Cite as: 518 U. S. 343 (1996)
Opinion of Souter, J.
capable of judicial resolution." Flast v. Cohen, 392 U. S. 83, 101 (1968). We ask a plaintiff to prove "actual or threatened injury" to ensure that "the legal questions presented to the court will be resolved, not in the rarified atmosphere of a debating society, but in a concrete factual context conducive to a realistic appreciation of the consequences of judicial action." Valley Forge Christian College v. Americans United for Separation of Church and State, Inc., 454 U. S. 464, 472 (1982).

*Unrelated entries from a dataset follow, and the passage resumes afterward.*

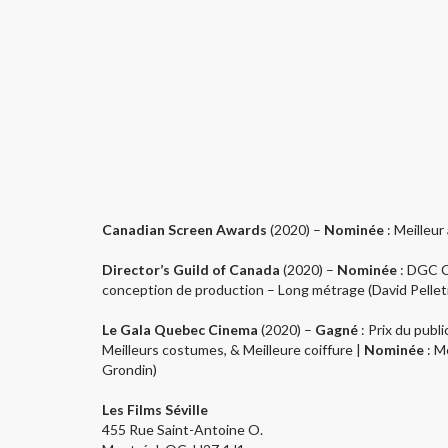
Canadian Screen Awards
(2020) –
Nominée
: Meilleur
Director’s Guild of Canada
(2020) –
Nominée
: DGC C
conception de production – Long métrage (David Pelleti
Le Gala Quebec Cinema
(2020) –
Gagné
: Prix ​​du pub
Meilleurs costumes, & Meilleure coiffure |
Nominée
: M
Grondin)
Les Films Séville
455 Rue Saint-Antoine O.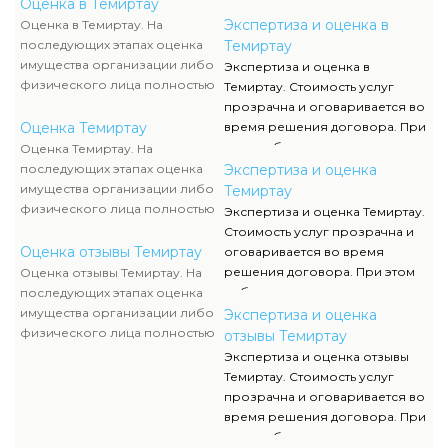
служащих, тогда как участие
этом соблюдаются все нормы,
Оценка в Темиртау
клиента ограничивается
мнения оценки, расклады к
Экспертиза и оценка в
Оценка в Темиртау. На
объяснением отдельных
определению
последующих этапах оценка
Темиртау
вопросов и предоставлением
соответствующей стоимости.
имущества организации либо
Экспертиза и оценка в
недостающей документации.
Для получения
физического лица полностью
Темиртау. Стоимость услуг
исчерпывающей инфы о
исполняются силами наших
прозрачна и оговаривается во
стоимости и сроках оказания
служащих, тогда как участие
Оценка Темиртау
время решения договора. При
услуг вы сможете обратиться к
клиента ограничивается
этом соблюдаются все нормы,
Оценка Темиртау. На
нам за консультацией.
объяснением отдельных
мнения оценки, расклады к
последующих этапах оценка
Экспертиза и оценка
вопросов и предоставлением
определению
имущества организации либо
Темиртау
недостающей документации.
соответствующей стоимости.
физического лица полностью
Экспертиза и оценка Темиртау.
Для получения
исполняются силами наших
Стоимость услуг прозрачна и
исчерпывающей инфы о
служащих, тогда как участие
Оценка отзывы Темиртау
оговаривается во время
стоимости и сроках оказания
клиента ограничивается
решения договора. При этом
Оценка отзывы Темиртау. На
услуг вы сможете обратиться к
объяснением отдельных
соблюдаются все нормы,
последующих этапах оценка
нам за консультацией.
вопросов и предоставлением
мнения оценки, расклады к
имущества организации либо
Экспертиза и оценка
недостающей документации.
определению
физического лица полностью
отзывы Темиртау
соответствующей стоимости.
исполняются силами наших
Экспертиза и оценка отзывы
Для получения
служащих, тогда как участие
Темиртау. Стоимость услуг
исчерпывающей инфы о
клиента ограничивается
прозрачна и оговаривается во
стоимости и сроках оказания
объяснением отдельных
время решения договора. При
услуг вы сможете обратиться к
вопросов и предоставлением
этом соблюдаются все нормы,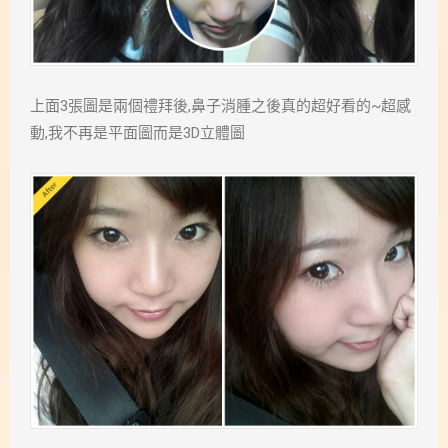
上面3張圖是兩個禮拜後,鼻子消腫之後真的超好看的~超感
動,我不再是平面圖而是3D立體圖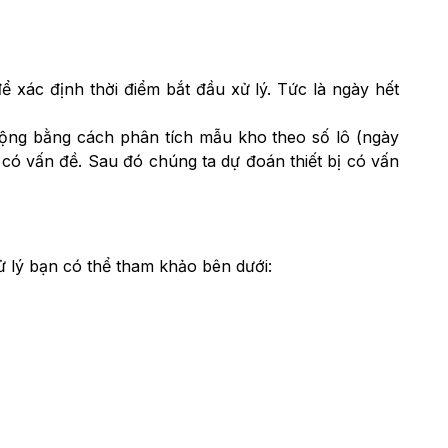
để xác định thời điểm bắt đầu xử lý. Tức là ngày hết
c động bằng cách phân tích mẫu kho theo số lô (ngày
 có vấn đề. Sau đó chúng ta dự đoán thiết bị có vấn
ử lý bạn có thể tham khảo bên dưới: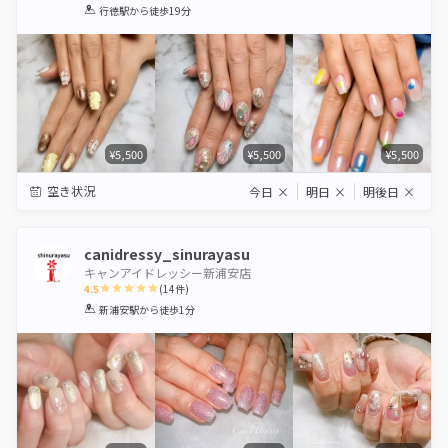
1
2
3
4
5
行徳駅
から徒歩19分
Star
Stars
Stars
Stars
Stars
¥5,500
¥5,500
¥5,500
空き状況
今日
×
明日
×
明後日
×
canidressy_sinurayasu
キャンアイドレッシー新浦安店
4.5
(
14
件)
1
2
3
4
5
新浦安駅
から徒歩1分
Star
Stars
Stars
Stars
Stars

I do not disagree with the Court that in order to meet these standards (in a case that does not involve substantial systemic deprivation of access), a prisoner suing under Bounds must assert something more than an abstract desire to have an adequate library or some other access mechanism. Nevertheless, while I believe that a prisoner must generally have some underlying claim or grievance for which he seeks judicial relief, I cannot endorse the standing requirement the Court now imposes.
On the Court's view, a district court may be required to examine the merits of each plaintiff's underlying claim in order to determine whether he has standing to litigate a Bounds claim. Ante, at 353, n. 3. The Court would require a determination that the claim is "nonfrivolous," ante, at 353, in the legal sense that it states a claim for relief that is at least arguable in law and in fact. I, in contrast, would go no further than to require that a prisoner have some concrete grievance or gripe about the conditions of his confinement, the validity of his conviction, or perhaps some other problem for which he would seek legal redress, see Part III-B, infra (even though a claim based on that grievance might well fail sooner or later in the judicial process).
There are three reasons supporting this as a sufficient standard. First, it is the existence of an underlying grievance, not its ultimate legal merit, that gives a prisoner a concrete interest in the litigation and will thus assure the serious and adversarial treatment of the Bounds claim.